Assigned task —
Copy exactly the lines of the records below, and only those lines, beginning with the line that contains "750 934 25.23" and ending with the line that contains "801 784 42.56".
-- Opening Marker --
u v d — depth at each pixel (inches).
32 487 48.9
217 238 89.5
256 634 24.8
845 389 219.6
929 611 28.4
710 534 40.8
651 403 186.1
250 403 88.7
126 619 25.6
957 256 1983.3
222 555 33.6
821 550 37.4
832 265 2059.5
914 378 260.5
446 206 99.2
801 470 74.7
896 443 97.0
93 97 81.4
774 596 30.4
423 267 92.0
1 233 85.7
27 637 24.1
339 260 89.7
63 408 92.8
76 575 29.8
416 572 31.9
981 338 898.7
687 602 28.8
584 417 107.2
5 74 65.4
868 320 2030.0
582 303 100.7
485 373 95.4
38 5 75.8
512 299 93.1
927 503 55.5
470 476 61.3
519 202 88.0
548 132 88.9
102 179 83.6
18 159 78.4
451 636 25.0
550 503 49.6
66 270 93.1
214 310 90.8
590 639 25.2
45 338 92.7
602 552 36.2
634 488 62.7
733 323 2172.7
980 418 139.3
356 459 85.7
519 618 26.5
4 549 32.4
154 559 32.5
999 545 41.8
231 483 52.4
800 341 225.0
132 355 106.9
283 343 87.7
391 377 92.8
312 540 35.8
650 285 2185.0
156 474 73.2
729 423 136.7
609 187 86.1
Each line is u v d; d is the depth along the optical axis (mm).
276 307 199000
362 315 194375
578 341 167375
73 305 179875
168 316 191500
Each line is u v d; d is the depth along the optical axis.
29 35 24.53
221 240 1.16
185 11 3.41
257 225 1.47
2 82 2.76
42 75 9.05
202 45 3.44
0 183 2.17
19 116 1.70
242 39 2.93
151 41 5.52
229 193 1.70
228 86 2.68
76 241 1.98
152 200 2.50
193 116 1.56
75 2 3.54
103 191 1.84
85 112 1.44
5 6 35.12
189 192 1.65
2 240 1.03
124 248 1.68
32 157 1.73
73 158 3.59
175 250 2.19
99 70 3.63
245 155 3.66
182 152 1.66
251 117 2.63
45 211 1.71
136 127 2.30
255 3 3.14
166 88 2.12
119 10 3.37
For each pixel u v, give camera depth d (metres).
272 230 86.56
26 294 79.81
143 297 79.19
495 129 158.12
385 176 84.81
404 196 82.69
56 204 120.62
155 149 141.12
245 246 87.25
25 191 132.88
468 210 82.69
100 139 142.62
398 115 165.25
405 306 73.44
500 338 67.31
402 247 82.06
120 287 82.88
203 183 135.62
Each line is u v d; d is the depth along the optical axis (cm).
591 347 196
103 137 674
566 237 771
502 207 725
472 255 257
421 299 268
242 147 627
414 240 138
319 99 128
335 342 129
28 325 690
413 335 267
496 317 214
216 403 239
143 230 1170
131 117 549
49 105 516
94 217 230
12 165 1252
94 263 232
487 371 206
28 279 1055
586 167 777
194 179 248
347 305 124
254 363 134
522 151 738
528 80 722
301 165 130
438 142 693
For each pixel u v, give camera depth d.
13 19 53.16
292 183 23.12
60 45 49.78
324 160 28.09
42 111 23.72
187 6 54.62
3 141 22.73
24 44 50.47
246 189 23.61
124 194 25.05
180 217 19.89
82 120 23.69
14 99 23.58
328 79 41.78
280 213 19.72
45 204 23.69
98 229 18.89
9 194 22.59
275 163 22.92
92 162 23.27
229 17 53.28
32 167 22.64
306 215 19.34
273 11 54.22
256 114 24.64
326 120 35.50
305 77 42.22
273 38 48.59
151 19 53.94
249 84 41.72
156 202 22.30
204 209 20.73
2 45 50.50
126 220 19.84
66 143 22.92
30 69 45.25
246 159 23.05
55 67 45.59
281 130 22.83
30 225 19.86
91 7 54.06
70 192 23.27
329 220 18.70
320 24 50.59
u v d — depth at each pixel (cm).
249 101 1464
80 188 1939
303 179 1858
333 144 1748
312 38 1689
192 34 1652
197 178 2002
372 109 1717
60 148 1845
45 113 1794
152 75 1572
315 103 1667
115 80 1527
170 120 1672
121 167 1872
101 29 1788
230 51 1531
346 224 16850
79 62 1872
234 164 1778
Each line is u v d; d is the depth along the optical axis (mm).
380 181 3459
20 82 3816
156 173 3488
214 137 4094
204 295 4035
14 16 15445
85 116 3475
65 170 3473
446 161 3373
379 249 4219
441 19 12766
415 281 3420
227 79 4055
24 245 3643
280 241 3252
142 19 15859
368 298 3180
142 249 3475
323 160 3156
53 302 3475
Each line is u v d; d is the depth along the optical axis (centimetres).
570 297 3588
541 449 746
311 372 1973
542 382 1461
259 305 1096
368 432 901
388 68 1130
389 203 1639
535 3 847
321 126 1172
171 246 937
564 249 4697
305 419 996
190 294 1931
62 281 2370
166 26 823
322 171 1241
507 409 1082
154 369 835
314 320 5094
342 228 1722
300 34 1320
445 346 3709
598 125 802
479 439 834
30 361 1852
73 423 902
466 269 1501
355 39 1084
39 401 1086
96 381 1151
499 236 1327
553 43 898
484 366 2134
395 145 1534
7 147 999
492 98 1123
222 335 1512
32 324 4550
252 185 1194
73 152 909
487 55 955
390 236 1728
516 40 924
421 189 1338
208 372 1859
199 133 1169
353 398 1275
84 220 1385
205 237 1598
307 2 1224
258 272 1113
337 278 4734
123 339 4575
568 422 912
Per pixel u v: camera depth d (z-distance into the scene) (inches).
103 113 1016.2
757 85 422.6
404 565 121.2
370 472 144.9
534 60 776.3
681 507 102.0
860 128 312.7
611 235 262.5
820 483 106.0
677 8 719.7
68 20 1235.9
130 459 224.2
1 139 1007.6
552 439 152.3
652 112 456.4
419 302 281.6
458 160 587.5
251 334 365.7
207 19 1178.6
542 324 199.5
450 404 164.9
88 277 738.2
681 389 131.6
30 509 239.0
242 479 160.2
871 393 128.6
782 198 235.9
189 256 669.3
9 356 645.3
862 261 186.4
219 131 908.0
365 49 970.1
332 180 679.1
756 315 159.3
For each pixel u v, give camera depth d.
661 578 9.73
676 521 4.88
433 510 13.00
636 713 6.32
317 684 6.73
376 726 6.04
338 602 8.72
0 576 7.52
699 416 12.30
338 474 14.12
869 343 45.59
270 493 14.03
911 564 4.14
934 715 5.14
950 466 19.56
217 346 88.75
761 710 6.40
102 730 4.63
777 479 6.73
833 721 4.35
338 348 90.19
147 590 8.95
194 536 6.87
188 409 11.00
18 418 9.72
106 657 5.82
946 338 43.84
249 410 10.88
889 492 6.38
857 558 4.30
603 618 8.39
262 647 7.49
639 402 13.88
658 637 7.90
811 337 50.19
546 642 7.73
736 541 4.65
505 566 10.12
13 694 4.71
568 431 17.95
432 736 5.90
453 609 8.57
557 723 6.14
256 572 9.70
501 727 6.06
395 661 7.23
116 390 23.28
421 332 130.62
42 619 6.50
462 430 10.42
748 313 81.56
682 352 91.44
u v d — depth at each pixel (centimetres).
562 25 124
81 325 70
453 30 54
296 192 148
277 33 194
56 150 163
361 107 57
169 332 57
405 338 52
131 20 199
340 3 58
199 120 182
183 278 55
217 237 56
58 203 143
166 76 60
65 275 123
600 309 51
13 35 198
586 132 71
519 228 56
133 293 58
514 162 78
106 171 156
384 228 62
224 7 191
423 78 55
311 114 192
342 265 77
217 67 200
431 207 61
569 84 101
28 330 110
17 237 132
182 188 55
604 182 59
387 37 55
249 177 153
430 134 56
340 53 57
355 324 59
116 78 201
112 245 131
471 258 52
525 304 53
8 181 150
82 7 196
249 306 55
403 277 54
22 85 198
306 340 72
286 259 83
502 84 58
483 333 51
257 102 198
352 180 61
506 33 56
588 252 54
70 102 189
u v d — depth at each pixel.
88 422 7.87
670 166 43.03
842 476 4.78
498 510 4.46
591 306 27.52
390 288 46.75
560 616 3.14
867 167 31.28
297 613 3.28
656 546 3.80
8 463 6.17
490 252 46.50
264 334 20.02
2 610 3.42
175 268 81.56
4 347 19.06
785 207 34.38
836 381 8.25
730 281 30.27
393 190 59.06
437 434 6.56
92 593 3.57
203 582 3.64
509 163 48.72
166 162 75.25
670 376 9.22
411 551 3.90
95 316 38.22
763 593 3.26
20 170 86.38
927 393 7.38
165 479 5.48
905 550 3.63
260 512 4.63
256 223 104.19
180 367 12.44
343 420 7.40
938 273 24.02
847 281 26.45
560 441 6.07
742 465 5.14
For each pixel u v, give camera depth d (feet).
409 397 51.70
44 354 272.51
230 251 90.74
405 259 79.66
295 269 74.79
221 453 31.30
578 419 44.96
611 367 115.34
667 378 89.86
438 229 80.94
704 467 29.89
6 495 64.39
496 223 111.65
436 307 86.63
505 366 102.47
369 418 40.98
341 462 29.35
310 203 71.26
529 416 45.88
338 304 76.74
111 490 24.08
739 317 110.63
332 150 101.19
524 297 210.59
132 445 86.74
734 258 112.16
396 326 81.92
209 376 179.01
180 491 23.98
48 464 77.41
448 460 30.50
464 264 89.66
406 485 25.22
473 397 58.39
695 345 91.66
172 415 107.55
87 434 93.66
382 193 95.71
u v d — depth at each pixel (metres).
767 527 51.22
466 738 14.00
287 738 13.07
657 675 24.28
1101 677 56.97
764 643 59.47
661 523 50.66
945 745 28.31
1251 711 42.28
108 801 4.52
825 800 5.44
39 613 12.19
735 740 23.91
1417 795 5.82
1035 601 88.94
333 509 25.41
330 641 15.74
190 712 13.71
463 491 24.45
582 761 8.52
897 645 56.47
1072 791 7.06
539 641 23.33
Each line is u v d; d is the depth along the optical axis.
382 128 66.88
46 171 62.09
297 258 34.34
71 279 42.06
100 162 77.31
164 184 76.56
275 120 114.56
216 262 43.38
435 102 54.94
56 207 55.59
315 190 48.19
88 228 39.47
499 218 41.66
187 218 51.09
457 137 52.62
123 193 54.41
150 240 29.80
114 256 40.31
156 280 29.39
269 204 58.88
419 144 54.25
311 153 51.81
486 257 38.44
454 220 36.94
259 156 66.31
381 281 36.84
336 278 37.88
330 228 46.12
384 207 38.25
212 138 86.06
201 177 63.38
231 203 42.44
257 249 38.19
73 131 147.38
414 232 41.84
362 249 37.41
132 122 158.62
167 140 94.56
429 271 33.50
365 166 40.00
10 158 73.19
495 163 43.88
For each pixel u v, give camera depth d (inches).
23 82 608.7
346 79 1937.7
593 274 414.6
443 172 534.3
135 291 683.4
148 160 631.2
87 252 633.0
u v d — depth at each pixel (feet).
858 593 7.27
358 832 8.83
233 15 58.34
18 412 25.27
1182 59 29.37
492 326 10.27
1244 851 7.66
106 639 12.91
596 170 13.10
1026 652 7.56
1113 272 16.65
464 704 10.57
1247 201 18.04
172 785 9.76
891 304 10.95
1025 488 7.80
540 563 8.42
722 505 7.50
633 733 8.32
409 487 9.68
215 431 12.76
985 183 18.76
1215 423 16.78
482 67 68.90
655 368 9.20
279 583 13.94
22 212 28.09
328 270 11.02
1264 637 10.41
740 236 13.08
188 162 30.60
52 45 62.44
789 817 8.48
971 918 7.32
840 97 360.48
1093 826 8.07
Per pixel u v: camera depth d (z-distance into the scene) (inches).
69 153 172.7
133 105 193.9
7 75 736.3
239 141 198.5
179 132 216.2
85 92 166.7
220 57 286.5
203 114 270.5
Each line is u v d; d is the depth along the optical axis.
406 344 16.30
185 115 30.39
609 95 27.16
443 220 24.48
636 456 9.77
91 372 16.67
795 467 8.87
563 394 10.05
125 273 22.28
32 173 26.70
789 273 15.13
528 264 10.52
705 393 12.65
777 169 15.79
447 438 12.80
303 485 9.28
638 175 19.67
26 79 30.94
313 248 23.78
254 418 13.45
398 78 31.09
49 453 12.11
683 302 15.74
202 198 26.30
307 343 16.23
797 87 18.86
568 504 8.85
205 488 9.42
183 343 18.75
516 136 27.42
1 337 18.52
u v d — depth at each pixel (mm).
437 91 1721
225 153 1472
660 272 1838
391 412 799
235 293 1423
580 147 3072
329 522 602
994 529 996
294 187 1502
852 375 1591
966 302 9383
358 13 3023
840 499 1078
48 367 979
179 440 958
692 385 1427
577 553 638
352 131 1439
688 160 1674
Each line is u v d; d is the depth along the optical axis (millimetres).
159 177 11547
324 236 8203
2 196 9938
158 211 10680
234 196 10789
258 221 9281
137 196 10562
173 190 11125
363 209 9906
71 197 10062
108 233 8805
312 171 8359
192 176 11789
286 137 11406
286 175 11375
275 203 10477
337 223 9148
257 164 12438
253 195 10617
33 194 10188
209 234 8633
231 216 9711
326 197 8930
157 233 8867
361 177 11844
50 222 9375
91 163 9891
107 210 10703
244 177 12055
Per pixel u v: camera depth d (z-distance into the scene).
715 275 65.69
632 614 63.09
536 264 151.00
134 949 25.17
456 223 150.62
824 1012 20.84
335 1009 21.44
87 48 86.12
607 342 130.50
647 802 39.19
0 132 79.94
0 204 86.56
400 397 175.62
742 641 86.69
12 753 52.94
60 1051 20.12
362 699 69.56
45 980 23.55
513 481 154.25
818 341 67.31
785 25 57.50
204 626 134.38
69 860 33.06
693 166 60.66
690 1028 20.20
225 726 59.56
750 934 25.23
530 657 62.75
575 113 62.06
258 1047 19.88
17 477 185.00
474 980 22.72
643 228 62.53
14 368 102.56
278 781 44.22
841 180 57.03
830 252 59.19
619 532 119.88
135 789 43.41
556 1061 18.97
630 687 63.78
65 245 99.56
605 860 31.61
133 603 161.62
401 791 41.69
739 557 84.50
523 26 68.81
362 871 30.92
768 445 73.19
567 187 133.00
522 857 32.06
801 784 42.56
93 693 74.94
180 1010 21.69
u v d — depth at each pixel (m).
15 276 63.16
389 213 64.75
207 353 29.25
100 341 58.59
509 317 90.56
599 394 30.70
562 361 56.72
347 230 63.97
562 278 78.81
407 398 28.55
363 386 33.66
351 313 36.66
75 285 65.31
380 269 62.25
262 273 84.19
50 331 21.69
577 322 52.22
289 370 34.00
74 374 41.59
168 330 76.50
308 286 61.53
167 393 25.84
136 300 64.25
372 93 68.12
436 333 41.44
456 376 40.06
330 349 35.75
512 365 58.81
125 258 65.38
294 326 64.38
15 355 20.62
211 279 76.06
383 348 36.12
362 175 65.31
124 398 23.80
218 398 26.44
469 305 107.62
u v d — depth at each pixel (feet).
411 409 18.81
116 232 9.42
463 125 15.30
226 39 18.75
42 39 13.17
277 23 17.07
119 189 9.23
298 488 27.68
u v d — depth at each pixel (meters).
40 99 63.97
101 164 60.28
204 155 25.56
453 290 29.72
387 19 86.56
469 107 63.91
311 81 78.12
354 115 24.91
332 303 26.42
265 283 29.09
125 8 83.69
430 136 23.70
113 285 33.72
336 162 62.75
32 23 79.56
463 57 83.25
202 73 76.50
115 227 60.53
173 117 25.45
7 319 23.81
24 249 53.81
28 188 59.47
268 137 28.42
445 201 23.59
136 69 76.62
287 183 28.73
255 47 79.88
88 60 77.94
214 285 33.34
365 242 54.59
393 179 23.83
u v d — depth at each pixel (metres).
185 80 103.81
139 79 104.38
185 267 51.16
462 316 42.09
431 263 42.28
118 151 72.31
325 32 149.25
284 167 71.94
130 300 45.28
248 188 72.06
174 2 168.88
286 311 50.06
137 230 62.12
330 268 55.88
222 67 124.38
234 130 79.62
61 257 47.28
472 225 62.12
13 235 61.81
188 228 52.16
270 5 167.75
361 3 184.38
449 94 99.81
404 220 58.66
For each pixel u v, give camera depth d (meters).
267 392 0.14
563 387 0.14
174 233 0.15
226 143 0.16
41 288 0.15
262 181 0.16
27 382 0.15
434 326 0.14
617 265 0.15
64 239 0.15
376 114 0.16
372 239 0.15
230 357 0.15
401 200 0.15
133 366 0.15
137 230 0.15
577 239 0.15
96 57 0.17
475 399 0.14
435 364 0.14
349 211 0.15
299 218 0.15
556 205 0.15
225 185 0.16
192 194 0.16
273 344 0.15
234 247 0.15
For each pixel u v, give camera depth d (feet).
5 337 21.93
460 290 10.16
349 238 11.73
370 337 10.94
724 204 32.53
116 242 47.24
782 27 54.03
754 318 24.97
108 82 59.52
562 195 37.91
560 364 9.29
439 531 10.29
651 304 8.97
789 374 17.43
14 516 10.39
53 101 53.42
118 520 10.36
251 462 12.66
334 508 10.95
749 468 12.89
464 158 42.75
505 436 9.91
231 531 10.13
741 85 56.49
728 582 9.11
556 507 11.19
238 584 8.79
-- Closing Marker --
Reply —
750 934 25.23
530 657 62.75
575 113 62.06
258 1047 19.88
17 477 185.00
474 980 22.72
643 228 62.53
14 368 102.56
278 781 44.22
841 180 57.03
830 252 59.19
619 532 119.88
135 789 43.41
556 1061 18.97
630 687 63.78
65 245 99.56
605 860 31.61
133 603 161.62
401 791 41.69
739 557 84.50
523 26 68.81
362 871 30.92
768 445 73.19
567 187 133.00
522 857 32.06
801 784 42.56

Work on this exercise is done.